Friday, November 24, 2017

Thanksgiving

I had a very bad day yesterday.  All week in fact.  My water heater is dead and I have no water, waiting to get enough money to get the damn thing replaced.  I have been in contact with the county veteran agency for help and I can also contact social services for emergency cash.  I've been getting by, but so far the park manager has still not come down to shut the main off.  I'm going to leave him a letter in an envelope this time!

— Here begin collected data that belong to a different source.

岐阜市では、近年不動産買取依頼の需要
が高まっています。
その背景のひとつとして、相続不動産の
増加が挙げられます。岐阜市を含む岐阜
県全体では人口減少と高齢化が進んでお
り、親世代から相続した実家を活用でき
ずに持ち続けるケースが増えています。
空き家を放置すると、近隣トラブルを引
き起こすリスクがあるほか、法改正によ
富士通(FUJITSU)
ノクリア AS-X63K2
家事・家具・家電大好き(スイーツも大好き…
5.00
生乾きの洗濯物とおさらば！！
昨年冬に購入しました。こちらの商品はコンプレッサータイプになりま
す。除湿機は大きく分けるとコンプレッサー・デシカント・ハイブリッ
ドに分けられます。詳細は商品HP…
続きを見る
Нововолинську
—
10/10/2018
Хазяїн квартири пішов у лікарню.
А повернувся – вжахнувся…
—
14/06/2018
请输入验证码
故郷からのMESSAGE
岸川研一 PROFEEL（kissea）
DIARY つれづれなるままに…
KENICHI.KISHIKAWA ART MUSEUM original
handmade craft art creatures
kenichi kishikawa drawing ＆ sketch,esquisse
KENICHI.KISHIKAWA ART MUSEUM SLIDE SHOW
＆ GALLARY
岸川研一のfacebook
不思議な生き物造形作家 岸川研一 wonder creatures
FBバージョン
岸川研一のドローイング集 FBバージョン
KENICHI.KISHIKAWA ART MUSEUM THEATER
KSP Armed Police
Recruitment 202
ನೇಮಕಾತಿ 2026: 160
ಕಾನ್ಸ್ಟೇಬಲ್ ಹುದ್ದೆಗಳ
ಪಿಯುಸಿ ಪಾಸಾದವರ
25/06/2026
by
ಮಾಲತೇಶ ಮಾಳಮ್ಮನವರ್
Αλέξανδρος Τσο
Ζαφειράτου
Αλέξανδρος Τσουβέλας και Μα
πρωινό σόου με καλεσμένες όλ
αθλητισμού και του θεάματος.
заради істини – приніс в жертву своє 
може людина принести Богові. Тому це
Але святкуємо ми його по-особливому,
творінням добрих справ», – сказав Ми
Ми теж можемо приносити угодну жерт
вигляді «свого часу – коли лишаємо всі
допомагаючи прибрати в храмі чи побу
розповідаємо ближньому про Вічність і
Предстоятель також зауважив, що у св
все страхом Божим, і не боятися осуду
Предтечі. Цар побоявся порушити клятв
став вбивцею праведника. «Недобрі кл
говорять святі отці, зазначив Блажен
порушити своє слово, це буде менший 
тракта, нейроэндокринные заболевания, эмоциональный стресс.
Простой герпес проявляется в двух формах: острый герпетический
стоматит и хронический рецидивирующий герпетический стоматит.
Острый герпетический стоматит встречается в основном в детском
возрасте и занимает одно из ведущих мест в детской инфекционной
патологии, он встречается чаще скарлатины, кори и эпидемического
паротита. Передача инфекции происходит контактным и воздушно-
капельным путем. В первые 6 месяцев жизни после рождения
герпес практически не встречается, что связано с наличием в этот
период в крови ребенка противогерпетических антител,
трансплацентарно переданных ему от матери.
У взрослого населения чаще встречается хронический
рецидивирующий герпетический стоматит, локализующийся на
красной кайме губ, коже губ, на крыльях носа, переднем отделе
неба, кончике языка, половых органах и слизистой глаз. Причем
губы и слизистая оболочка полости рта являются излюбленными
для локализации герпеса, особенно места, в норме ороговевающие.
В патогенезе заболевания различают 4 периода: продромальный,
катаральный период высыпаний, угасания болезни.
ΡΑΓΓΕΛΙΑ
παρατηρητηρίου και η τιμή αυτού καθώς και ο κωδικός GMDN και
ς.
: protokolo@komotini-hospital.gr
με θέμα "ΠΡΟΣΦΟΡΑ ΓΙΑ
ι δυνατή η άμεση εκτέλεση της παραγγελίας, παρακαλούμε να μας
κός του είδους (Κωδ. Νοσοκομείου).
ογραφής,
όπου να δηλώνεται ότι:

I was very depressed on Thanksgiving.  I had been planning on going to Lindsay's again, but between the festivities of the Macy's Thanksgiving day parade and the constant barrage of well wishes and people having fun on FB, I fell into a very depressed mood.  I was contemplating killing myself and wrote a couple pages of instructions and notes to my loved ones.  I poured out all my zanax to see if I would have enough.  I was planning on taking all those, plus all my blood pressure meds and trazadone.  I'm pretty sure that would have done the job.  Fall asleep and my blood pressure would bottom out.  
I am truly just sick of my life.  I get no joy and pleasure from it any more.  I become more and more isolated.  I am tired.  Tired of the monotony and not being able to keep myself in a decent home.  Not having enough money to get by.  Having to pinch pennies.  I can't even take a drive in my car because I don't want to waste gas.  
I'm just tired of it all.  
No one needs to call anyone to "help" me.  I am not going to do it.  I'm going to see if there are any social service agencies in the county that can help me.  Being disabled, I may qualify for some home help.